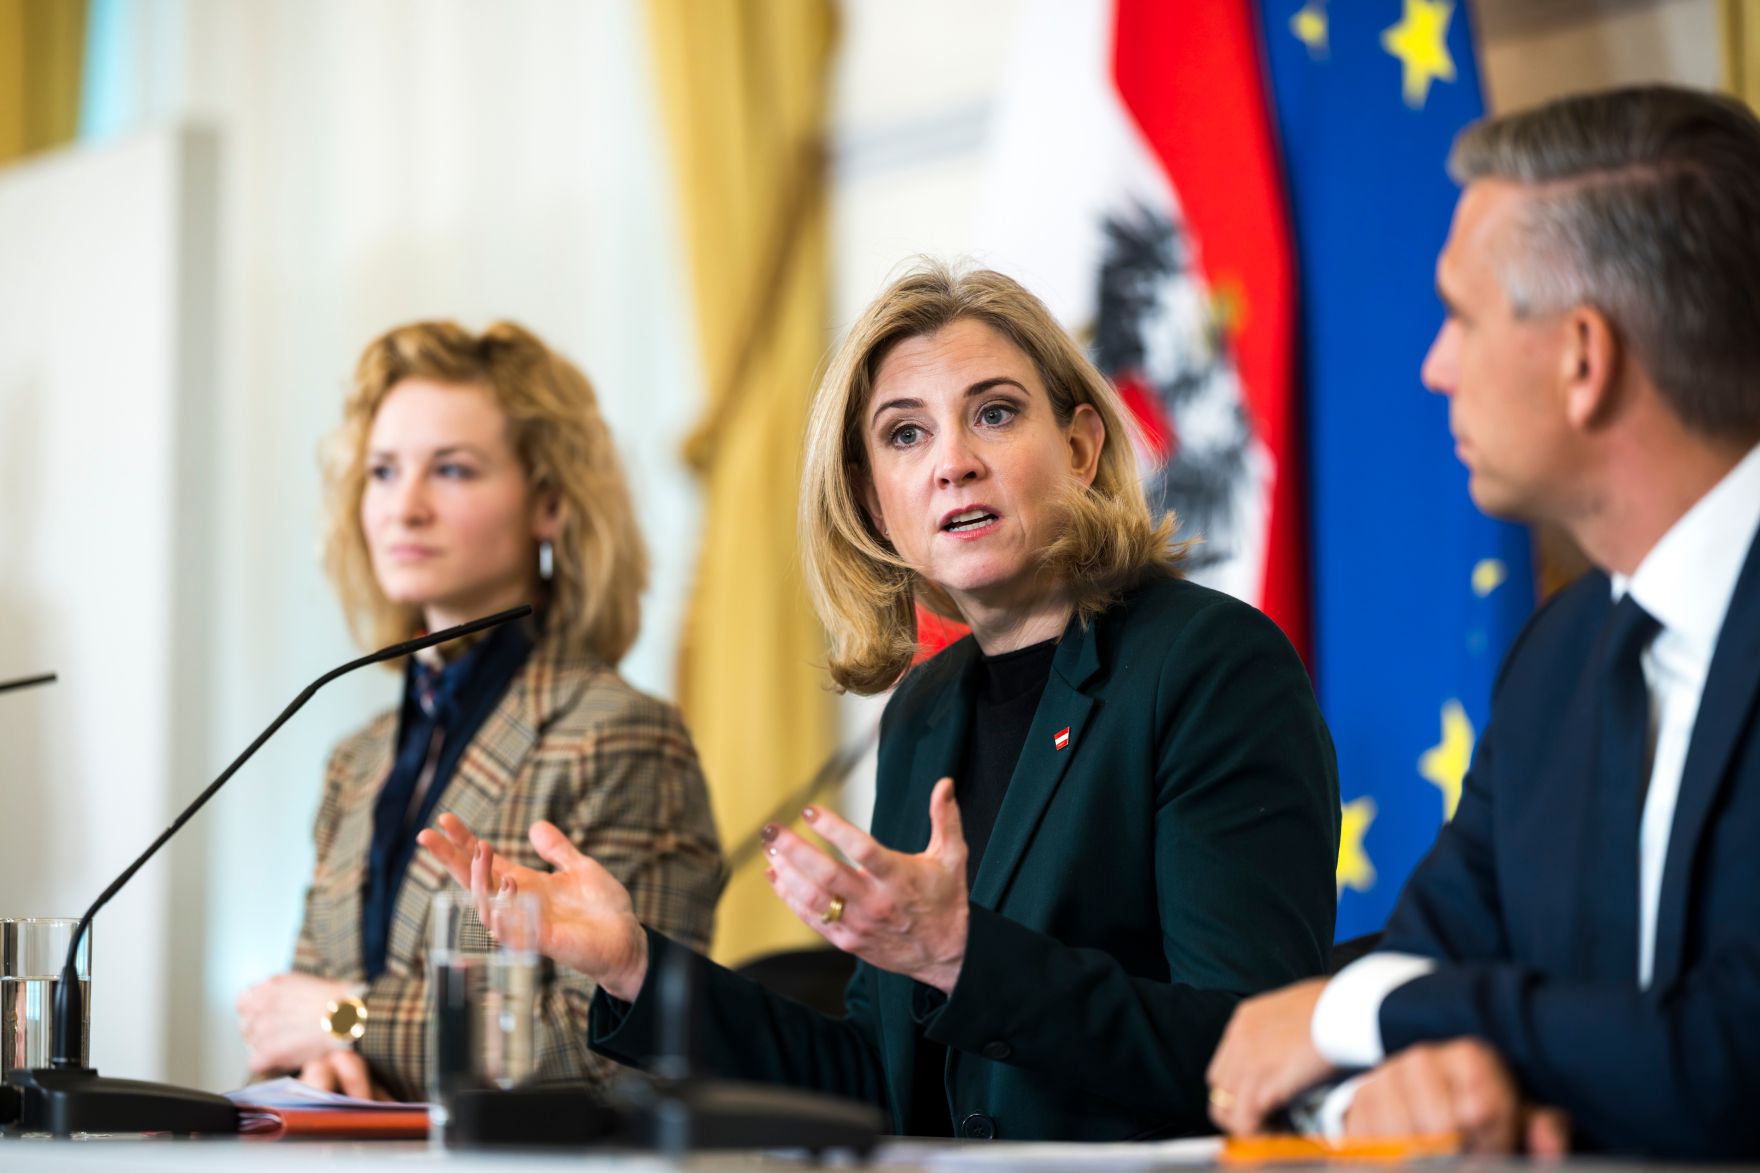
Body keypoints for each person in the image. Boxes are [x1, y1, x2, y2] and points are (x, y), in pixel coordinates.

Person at [420, 263, 1340, 1140]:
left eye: (995, 413)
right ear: (873, 502)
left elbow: (1251, 1046)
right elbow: (876, 1080)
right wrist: (632, 963)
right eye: (907, 433)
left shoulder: (1209, 666)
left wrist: (957, 956)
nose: (954, 462)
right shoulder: (924, 713)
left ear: (1082, 447)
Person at [1206, 85, 1760, 1160]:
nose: (1432, 365)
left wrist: (1346, 1021)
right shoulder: (1558, 660)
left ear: (1579, 359)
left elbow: (1730, 1053)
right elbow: (1421, 958)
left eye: (1459, 316)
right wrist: (1383, 1086)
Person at [235, 320, 723, 1101]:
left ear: (550, 505)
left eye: (453, 470)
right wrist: (315, 1060)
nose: (406, 506)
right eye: (384, 472)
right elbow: (294, 1012)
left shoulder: (622, 734)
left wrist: (349, 1020)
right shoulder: (355, 760)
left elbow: (615, 1042)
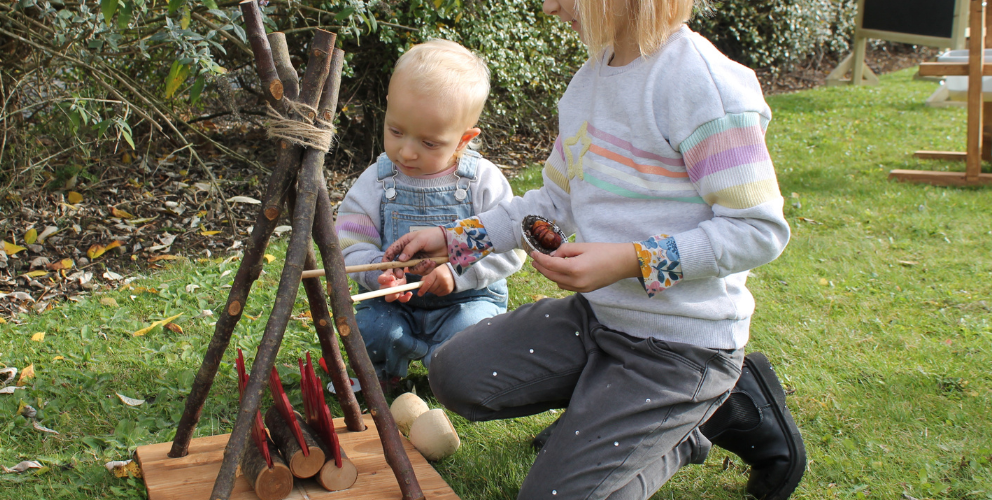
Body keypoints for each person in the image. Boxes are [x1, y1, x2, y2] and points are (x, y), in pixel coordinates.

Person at [377, 0, 806, 498]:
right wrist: (453, 240)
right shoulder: (588, 83)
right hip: (599, 322)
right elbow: (551, 204)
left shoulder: (701, 84)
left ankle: (692, 424)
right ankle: (632, 411)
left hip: (681, 350)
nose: (549, 7)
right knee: (455, 373)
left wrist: (630, 261)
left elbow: (756, 229)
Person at [334, 39, 525, 388]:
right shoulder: (377, 181)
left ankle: (449, 371)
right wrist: (378, 273)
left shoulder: (481, 182)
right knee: (370, 329)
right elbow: (349, 238)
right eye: (396, 131)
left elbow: (510, 247)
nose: (406, 152)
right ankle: (383, 372)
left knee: (472, 333)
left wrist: (457, 273)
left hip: (467, 300)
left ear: (464, 139)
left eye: (429, 143)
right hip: (395, 305)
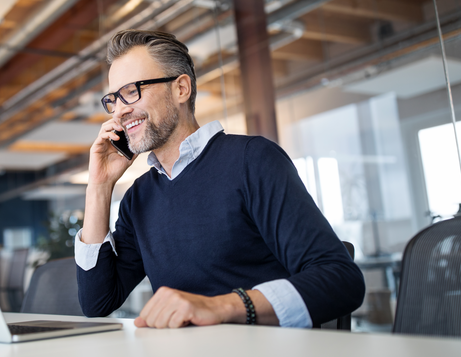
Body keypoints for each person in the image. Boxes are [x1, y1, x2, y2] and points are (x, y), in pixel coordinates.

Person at [75, 29, 365, 329]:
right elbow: (98, 302)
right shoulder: (139, 197)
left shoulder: (252, 160)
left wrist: (221, 307)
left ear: (181, 89)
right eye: (113, 99)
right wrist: (98, 187)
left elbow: (341, 280)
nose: (120, 111)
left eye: (132, 91)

────────

● Problem details
Above are records; write out the lines from the one with "nose: (954, 462)" down to the one with "right shoulder: (588, 83)", exactly, leaving the pictures out.

● Response to the task
nose: (954, 462)
right shoulder: (924, 713)
left ear: (1082, 447)
Person at [1206, 85, 1760, 1160]:
nose: (1432, 365)
left wrist: (1346, 1021)
right shoulder: (1558, 660)
left ear: (1579, 359)
left elbow: (1730, 1053)
right elbow: (1421, 958)
left eye: (1459, 316)
right wrist: (1383, 1086)
Person at [235, 320, 723, 1101]:
left ear: (550, 505)
left eye: (453, 470)
right wrist: (315, 1060)
nose: (406, 506)
right eye: (384, 472)
right elbow: (294, 1012)
left shoulder: (622, 734)
left wrist: (349, 1020)
right shoulder: (355, 760)
left elbow: (615, 1042)
Body keypoints for each person in the image. Boxes are [x1, y1, x2, y2] and points are (x, y), in pixel coordinates.

Person at [377, 0, 806, 498]:
right wrist: (453, 240)
right shoulder: (588, 83)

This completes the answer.